What far fewer of them had seen coming, was how the UWO had agreed to return the Coalition's back-scratching.
First up was Glee Anselm. The Anselmi representative made a rather impassioned, albeit brief, speech about the commitment of the Ryn reclamation fleet still at work on Glee Anselm, and the great joy with which the first Anselmi and Nautolan cities had recently been resettled on the world. He went on to express his people's sincerest sympathies for the Coalition's Azguard and Cooperative citizens who had recently suffered such horrible losses, noting that only a people who had lost their own home could truly appreciate that sort of suffering. He really seemed rather sincere, and the whole thing might have actually been quite heartwarming, if Irola hadn't known what was coming.

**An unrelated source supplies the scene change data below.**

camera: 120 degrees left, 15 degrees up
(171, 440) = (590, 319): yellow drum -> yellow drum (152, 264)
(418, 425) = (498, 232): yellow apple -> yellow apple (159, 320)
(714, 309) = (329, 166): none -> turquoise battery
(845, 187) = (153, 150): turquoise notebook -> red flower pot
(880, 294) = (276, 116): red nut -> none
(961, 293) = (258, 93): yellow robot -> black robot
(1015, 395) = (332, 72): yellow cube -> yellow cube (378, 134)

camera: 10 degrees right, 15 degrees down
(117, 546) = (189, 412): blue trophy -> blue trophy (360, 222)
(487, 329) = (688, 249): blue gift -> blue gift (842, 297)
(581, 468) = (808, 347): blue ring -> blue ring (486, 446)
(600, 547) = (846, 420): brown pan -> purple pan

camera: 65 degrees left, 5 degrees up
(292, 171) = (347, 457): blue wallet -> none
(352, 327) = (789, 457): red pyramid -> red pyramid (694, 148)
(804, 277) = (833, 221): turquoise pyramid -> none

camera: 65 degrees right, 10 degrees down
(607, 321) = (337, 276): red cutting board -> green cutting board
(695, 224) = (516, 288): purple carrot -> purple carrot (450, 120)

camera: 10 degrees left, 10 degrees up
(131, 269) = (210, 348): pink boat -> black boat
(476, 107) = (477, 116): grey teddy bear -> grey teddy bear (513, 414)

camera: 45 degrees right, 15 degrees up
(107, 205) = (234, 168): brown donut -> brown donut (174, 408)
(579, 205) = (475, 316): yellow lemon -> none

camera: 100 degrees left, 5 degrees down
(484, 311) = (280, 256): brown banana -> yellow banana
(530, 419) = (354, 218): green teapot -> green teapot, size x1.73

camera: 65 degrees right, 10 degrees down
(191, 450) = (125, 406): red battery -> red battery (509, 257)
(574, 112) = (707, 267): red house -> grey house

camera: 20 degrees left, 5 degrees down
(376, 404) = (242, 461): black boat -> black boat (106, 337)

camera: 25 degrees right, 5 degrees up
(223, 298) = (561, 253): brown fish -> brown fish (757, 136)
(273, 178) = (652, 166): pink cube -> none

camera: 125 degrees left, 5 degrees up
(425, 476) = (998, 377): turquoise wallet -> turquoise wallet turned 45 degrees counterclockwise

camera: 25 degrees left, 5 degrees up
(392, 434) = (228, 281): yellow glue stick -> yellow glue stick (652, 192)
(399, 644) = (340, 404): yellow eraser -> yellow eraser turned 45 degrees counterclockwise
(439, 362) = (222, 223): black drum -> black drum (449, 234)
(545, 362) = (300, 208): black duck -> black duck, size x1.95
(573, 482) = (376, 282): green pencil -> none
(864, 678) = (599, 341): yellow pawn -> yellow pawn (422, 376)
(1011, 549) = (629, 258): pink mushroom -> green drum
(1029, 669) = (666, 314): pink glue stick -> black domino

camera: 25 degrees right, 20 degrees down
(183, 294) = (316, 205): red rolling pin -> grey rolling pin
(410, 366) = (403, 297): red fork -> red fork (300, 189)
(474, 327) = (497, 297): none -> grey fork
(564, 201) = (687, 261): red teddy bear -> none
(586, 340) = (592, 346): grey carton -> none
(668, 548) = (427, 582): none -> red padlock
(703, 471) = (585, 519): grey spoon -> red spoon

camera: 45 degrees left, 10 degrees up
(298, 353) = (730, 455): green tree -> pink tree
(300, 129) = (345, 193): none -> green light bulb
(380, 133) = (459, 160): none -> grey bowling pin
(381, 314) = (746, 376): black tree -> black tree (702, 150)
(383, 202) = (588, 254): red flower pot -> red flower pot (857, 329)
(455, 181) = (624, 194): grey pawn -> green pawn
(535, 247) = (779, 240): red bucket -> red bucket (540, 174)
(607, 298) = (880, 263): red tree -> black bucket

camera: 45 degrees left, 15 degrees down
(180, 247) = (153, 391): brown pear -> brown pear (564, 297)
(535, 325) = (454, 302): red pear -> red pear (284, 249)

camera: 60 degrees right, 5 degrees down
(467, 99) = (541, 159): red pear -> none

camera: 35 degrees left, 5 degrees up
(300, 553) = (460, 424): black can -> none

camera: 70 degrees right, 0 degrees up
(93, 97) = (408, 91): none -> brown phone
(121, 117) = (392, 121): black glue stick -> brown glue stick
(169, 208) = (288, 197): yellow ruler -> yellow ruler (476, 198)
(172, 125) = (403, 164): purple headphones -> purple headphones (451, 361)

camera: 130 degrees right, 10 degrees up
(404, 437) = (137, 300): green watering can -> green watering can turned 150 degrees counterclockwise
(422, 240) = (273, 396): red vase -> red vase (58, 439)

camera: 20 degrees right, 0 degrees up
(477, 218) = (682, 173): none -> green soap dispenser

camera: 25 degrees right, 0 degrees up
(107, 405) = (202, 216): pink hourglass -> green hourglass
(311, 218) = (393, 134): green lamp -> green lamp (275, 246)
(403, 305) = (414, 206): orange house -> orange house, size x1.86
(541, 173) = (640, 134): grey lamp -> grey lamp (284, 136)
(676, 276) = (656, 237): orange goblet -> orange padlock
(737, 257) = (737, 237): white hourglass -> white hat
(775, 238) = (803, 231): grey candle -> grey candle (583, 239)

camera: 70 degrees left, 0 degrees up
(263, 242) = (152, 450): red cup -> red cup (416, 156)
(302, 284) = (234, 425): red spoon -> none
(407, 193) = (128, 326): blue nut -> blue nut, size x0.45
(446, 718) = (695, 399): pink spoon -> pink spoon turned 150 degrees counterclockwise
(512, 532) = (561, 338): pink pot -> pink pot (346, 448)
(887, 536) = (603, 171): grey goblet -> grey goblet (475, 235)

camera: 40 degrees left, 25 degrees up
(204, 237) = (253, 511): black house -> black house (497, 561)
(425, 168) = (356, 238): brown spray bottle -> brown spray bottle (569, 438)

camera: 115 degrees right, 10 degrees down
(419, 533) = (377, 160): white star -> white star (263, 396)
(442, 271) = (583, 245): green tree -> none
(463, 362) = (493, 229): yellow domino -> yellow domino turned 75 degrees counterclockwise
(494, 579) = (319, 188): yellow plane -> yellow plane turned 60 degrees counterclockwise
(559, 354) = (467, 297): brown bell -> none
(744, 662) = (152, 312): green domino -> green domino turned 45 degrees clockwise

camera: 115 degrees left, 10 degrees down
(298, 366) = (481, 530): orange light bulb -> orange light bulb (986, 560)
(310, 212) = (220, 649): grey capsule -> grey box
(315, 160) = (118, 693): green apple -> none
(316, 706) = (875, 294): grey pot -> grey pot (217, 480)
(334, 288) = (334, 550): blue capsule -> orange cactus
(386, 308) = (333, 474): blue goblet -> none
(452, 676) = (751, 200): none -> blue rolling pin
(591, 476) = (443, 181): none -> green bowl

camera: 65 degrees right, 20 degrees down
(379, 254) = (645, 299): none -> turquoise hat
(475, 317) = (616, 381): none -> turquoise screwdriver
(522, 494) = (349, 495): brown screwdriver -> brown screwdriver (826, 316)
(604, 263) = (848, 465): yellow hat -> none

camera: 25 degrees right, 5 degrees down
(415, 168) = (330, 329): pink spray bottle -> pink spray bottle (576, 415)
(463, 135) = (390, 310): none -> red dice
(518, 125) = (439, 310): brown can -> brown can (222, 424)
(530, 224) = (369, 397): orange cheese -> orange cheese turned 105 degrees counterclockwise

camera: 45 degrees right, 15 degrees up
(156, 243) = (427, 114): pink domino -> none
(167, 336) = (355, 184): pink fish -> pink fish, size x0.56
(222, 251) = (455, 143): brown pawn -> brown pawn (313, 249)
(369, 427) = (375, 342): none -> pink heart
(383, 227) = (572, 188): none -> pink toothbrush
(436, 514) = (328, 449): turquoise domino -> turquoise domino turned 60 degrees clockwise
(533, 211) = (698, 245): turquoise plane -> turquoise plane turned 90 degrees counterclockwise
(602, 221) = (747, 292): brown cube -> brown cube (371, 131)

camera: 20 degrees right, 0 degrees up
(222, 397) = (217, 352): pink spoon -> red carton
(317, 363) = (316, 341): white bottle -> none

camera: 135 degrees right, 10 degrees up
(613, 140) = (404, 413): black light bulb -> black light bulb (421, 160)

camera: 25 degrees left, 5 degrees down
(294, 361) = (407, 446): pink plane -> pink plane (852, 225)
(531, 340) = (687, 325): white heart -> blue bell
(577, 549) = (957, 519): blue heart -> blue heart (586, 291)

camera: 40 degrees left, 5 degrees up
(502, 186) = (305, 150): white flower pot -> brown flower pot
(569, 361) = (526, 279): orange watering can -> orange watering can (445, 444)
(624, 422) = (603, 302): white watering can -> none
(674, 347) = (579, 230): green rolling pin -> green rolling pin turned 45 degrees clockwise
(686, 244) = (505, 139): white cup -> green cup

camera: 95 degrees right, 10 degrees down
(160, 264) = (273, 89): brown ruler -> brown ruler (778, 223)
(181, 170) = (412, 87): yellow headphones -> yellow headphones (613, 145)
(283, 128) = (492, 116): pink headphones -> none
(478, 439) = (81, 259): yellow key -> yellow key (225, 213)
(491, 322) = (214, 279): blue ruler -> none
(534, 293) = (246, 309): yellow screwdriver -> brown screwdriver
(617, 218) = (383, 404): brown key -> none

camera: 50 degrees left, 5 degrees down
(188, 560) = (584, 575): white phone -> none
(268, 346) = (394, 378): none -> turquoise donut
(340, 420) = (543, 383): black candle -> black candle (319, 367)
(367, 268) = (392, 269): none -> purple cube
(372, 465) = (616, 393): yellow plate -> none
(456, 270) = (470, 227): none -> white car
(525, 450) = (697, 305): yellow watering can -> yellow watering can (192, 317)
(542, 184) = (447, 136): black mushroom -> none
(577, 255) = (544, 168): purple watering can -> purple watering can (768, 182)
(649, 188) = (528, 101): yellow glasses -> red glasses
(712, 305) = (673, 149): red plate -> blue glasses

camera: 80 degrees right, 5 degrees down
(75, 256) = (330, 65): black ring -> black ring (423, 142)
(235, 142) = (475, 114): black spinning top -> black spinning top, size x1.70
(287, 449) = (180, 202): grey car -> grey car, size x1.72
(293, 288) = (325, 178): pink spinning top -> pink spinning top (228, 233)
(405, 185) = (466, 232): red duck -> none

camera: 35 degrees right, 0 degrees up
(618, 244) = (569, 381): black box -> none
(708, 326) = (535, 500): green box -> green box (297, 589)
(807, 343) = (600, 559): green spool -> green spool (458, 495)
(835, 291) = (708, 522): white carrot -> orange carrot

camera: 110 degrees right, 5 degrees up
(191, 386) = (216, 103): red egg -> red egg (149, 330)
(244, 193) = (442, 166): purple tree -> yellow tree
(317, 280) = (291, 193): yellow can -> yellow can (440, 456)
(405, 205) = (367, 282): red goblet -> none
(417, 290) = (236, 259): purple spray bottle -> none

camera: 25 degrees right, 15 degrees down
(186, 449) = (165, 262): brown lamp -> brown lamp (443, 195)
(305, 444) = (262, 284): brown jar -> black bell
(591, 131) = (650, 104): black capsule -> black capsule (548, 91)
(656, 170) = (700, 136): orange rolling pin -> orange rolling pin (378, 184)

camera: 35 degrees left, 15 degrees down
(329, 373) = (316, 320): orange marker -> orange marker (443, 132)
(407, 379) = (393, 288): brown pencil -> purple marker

Because the Anselmi representative continued by explaining that his world was petitioning the Galactic Cooperative of Free States for admission and Protected Status in that organization. The gasps and shouts of derision that followed almost drowned out his explanation that, given so few native inhabitants had survived the attack on Glee Anselm, the world would be left mostly empty even after resettlement, and would therefore open itself to refugees as its ecosystem recovered. That last part was news to Irola Thane, and he thought it added a nice bookend to the ploy, although he wondered if it might actually be a sincere show of compassion on the part of the Anselmi and Nautolan people.
Whatever their true motives or intentions, with the reciprocated help of the UWO and its League supporters, Glee Anselm was allowed to pursue its chosen course without molestation. And that just left Irola and his closing maneuver.
Standing to his feet, he announced: “I bring to the League Assembly a petition for admittance from the Coalition planet of Brentaal.” It caught some completely by surprise. Others seemed relieved it was finally being brought up. None, except the one or two who were so insular in their scheming that they didn't actually know what Brentaal was, seemed willing to go as far as outrage.
Brentaal was a wealthy Coalition Core World - the only Coalition Core word, actually – and it was becoming incredibly valuable to the Coalition. Incredibly valuable, and incredibly vulnerable. The planet had essentially been “bought” from the Empire by the former Prime Minister, Regrad, and the Coalition was still in the process of democratizing the world. Gaining it the protection afforded by League membership would go a long way to assuaging the population's fears and engendering goodwill toward the Coalition before special elections could be held.
And once the votes of the League Assembly were cast and tallied, that was exactly what he'd done: gained membership for Brentaal.
It wasn't all that surprising, really. Brentaal was a huge trade world and a major financial hub. The tiny fraction of its wealth that the League would siphon off in the first quarter of taxes alone was worth more than the total contributions of some League worlds to date. Plus, its membership meant that a portion of the substantial, Coalition-subsidized Brentaal Defense Fleet would be reassigned to League duties. With the Core falling into chaos as the Dominion continued its unpredictable conquests, uprisings on Imperial worlds increasing in frequency, and early reports of a Reaver outbreak near Coruscant began to reach the League, the promise of more and stronger military capabilities for the League was quite enticing to some.
These were the opening moves of the new League of Nations, one who had finally begun to define itself on its own terms. Unfortunately for some and fortunately for others, this “new League identity” opened up the opportunity for LoN membership to far more planets and foreign powers.
The League was changing. Only time would tell if it was for better, or for worse.